If you’re paying attention, you will have realised the importance of that property. Eve cannot read any qubits and remain undetected, as any attempted measurement on her part will result in the destruction of the original data.

After Alice has sent all of her data, Bob publicly informs Alice of his choices of basis for each bit. Alice then replies with the actual basis and they both discard any bits where Bob guessed incorrectly. Statistically, Bob will guess correctly around 50% of the time, so they are left with around half of the total bits sent.

Now all they need to do is check if Eve attempted to eavesdrop on the key-exchange. They take a random subset of bits from the exchanged data and compare them over the conventional channel. If this subset matches, they know—with a high degree of confidence—that their exchange is secure. Otherwise, they discard the data and start again.

This setup is provably secure against passive eavesdropping, but what about an active man-in-the-middle attack? Say Eve is able to modify the data sent on each communication channel. On the quantum channel this isn’t a problem—Eve cannot perform an MITM attack without being detected—but on the conventional channel we have to think about some kind of authentication.

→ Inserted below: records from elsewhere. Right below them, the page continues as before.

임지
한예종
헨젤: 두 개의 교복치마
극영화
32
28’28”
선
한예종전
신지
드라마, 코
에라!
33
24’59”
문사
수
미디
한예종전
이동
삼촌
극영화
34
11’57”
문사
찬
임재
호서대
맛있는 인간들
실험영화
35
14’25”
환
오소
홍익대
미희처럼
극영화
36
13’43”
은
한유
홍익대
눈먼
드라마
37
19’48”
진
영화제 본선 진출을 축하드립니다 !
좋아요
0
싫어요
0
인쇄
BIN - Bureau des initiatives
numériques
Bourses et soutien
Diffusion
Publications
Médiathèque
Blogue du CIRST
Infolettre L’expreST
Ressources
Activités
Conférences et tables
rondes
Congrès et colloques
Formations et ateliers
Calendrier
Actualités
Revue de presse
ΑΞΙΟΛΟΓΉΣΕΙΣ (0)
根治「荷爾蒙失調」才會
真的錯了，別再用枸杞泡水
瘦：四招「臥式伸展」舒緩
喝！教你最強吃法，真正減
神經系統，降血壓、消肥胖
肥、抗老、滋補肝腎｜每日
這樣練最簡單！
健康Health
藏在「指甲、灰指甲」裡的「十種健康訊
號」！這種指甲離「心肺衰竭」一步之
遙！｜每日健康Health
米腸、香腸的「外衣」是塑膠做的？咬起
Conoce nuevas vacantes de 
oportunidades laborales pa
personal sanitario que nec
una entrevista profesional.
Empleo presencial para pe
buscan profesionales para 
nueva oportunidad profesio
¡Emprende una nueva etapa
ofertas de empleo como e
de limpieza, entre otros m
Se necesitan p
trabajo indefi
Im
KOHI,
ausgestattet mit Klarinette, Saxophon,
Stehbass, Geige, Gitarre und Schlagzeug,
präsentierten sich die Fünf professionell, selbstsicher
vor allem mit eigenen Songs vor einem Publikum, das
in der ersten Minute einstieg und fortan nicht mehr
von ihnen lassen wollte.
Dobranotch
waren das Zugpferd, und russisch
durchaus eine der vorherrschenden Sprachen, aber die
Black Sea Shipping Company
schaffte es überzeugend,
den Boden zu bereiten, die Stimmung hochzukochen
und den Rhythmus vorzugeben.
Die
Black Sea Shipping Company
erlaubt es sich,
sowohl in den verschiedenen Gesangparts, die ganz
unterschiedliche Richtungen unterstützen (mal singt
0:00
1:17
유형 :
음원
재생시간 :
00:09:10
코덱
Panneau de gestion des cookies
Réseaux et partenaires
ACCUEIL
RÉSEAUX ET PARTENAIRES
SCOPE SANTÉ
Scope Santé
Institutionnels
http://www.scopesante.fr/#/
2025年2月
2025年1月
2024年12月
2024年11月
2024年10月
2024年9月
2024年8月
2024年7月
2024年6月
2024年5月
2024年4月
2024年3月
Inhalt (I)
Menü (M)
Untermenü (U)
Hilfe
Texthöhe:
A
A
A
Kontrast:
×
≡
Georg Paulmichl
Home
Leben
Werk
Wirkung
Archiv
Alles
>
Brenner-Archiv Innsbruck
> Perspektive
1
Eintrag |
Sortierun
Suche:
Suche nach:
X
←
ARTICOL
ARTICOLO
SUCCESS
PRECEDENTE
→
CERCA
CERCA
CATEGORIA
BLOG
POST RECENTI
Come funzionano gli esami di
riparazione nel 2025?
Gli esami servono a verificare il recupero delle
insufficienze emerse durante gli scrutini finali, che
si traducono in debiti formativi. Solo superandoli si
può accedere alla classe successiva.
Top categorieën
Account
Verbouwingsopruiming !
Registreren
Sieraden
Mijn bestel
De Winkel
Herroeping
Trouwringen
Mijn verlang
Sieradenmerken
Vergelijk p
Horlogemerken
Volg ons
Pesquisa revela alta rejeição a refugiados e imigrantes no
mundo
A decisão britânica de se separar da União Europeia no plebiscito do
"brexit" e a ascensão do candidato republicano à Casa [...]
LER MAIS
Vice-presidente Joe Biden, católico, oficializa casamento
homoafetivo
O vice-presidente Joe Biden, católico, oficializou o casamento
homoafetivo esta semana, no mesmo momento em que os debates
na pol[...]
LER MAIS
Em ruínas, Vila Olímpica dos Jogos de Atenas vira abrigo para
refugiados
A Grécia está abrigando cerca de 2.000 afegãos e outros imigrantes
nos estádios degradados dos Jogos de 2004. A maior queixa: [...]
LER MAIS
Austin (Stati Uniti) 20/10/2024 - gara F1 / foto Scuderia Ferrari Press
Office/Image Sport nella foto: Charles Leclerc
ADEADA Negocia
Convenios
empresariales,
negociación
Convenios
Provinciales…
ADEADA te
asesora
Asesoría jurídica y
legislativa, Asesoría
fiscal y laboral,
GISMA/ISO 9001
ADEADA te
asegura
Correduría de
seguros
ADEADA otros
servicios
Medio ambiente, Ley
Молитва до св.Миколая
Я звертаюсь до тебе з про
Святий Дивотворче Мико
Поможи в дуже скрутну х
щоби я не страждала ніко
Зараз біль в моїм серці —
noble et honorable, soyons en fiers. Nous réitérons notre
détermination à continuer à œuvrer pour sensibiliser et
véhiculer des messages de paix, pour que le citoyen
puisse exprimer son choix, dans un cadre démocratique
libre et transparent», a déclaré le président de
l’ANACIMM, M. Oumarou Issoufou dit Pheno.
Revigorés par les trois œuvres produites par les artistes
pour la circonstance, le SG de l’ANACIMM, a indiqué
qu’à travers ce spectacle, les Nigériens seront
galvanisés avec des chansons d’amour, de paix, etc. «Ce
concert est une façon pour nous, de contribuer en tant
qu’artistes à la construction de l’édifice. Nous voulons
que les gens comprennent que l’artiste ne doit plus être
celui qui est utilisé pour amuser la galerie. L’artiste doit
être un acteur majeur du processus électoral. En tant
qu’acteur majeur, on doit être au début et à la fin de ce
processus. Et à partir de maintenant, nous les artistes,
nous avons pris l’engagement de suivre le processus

Luckily, there exists an authentication scheme that provides unconditionally-secure authentication—similar to the OTP. It was invented in the late 70’s by J. Lawrence Carter and Mark N. Wegman, and so is commonly referred to as Wegman-Carter authentication. Without getting into the specific details—this post is meant to be about quantum key-exchange—it allows us to turn a pre-shared secret into a message authentication code that we can include with our messages.

So, to authenticate the conventional channel, on the first exchange Alice and Bob simply agree on a small, cryptographically-secure key in advance. They use this key for Wegman-Carter authentication and save a subset of the exchanged bits for use as the key in the next exchange. This way, both active and passive attacks by Eve are impossible without detection, and the OTP is back in the game.